OLYMPIA — Republican Liz Pike of Camas warned her colleagues in the House on Tuesday raising the state’s minimum wage to $12 an hour would rob young people of opportunities to work jobs where they could develop lifelong skills.
But despite protests from Pike and other Republicans, the Democratic-controlled state House approved raising the state’s minimum wage — already the nation’s highest — to $12 an hour over the next four years. The 51-46 vote, which was along party lines, sends to the Senate the bill to add a series of 50-cent increases to the $9.47 state hourly minimum wage.
The bill drew extended debate in the Democratic-controlled House before the vote, with Democrats rejecting a series of Republican amendments before voting to approve the bill.

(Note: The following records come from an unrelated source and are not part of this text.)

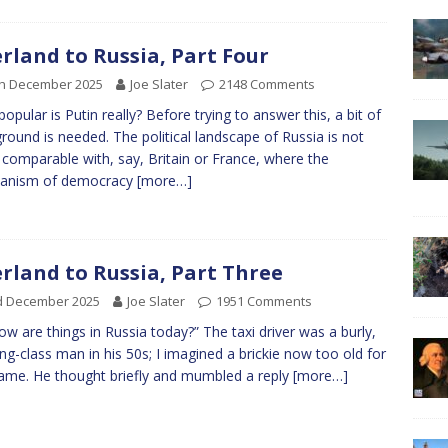
rland to Russia, Part Four
th December 2025
Joe Slater
2148 Comments
opular is Putin really? Before trying to answer this, a bit of
round is needed. The political landscape of Russia is not
y comparable with, say, Britain or France, where the
anism of democracy
[more…]
rland to Russia, Part Three
d December 2025
Joe Slater
1951 Comments
ow are things in Russia today?” The taxi driver was a burly,
ng-class man in his 50s; I imagined a brickie now too old for
ame. He thought briefly and mumbled a reply
[more…]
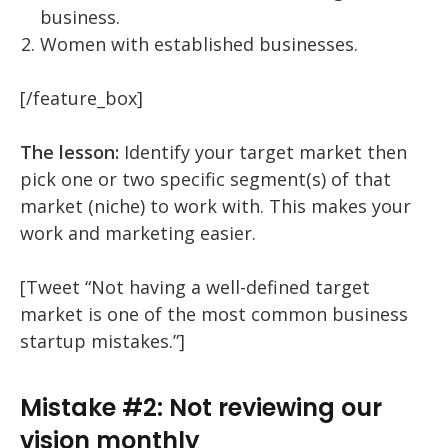
business.
Women with established businesses.
[/feature_box]
The lesson:
Identify your target market then
pick one or two specific segment(s) of that
market (niche) to work with. This makes your
work and marketing easier.
[Tweet “Not having a well-defined target
market is one of the most common business
startup mistakes.”]
Mistake #2: Not reviewing our
vision monthly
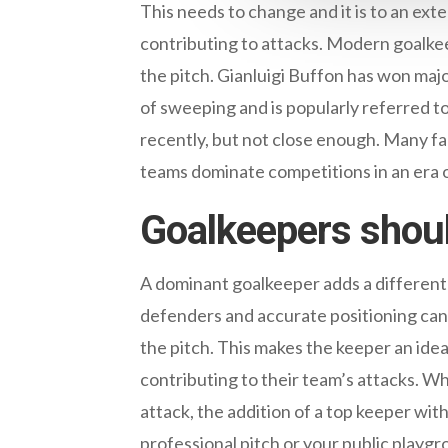
This needs to change and it is to an ext
contributing to attacks. Modern goalkee
the pitch. Gianluigi Buffon has won maj
of sweeping and is popularly referred t
recently, but not close enough. Many fa
teams dominate competitions in an era o
Goalkeepers shou
A dominant goalkeeper adds a different
defenders and accurate positioning can 
the pitch. This makes the keeper an idea
contributing to their team’s attacks. Wh
attack, the addition of a top keeper with
professional pitch or your public playgr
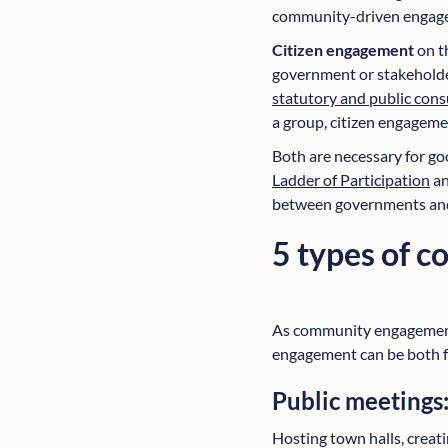
community-driven engag
Citizen engagement
on t
government or stakeholder-
statutory and public cons
a group, citizen engagemen
Both are necessary for go
Ladder of Participation
an
between governments and 
5 types of 
As community engagement 
engagement can be both f
Public meetings
Hosting town halls, creat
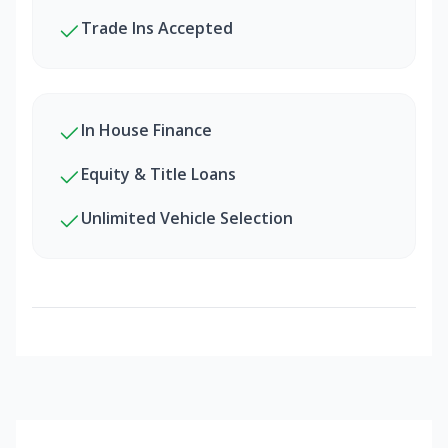
Trade Ins Accepted
In House Finance
Equity & Title Loans
Unlimited Vehicle Selection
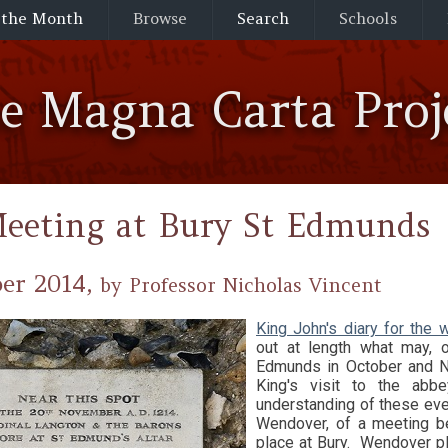
 the Month
Browse
Search
Schools
he Magna Carta Proj
eeting at Bury St Edmunds
er 2014,
by Professor Nicholas Vincent
King John's diary for th
out at length what may, 
Edmunds in October and N
King's visit to the ab
understanding of these eve
Wendover, of a meeting b
place at Bury. Wendover p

“There is a cold chill running through this chamber today,” said Pike, who spoke on the floor against the measure.
Democrats argued that many minimum-wage earners are adults.
“If you play by the rules, work full time, you shouldn’t have to make the choice between rent and food,” said Rep. Jim Moeller, D-Vancouver.
Other Democrats said that a minimum-wage increase would boost the state’s economy by giving low-income workers more money to spend in their communities.
“This really is about strengthening the middle class,” said Rep. Pat Sullivan, D-Covington, the House majority leader. “It’s about making our communities stronger.”
Republicans countered that House Bill 1355 would cut profits and lead to higher prices and fewer jobs. Some businesses could be forced out of state or into closure by the increased cost of hiring Washington workers, several Republican critics of the bill said.
Rep. Matt Manweller, R-Ellensburg and the assistant minority floor leader, gave an impassioned criticism of the bill as failing to recognize basic economic principles. If it costs more to pay workers, he said, companies will hire fewer workers.
“How can we craft laws if some goods and services are subject to the law of demand and others are not?” he said. “Or is it, Mr. Speaker, that labor stands alone as the only good on the planet that is absolutely inelastic, because that’s what I’ve heard today?”
Under Washington’s current law, the minimum wage is adjusted every January with inflation. The Employment Security Department said this year’s minimum wage hike affected more than 67,000 workers. In December, the most recent month available, Washington had a resident labor force of 3.5 million people, with an estimated 220,500 of them unemployed.
By an identical 51-46 party-line vote, the House also approved a bill Tuesday to require Washington companies with more than four employees to offer at least one week a year of paid sick leave.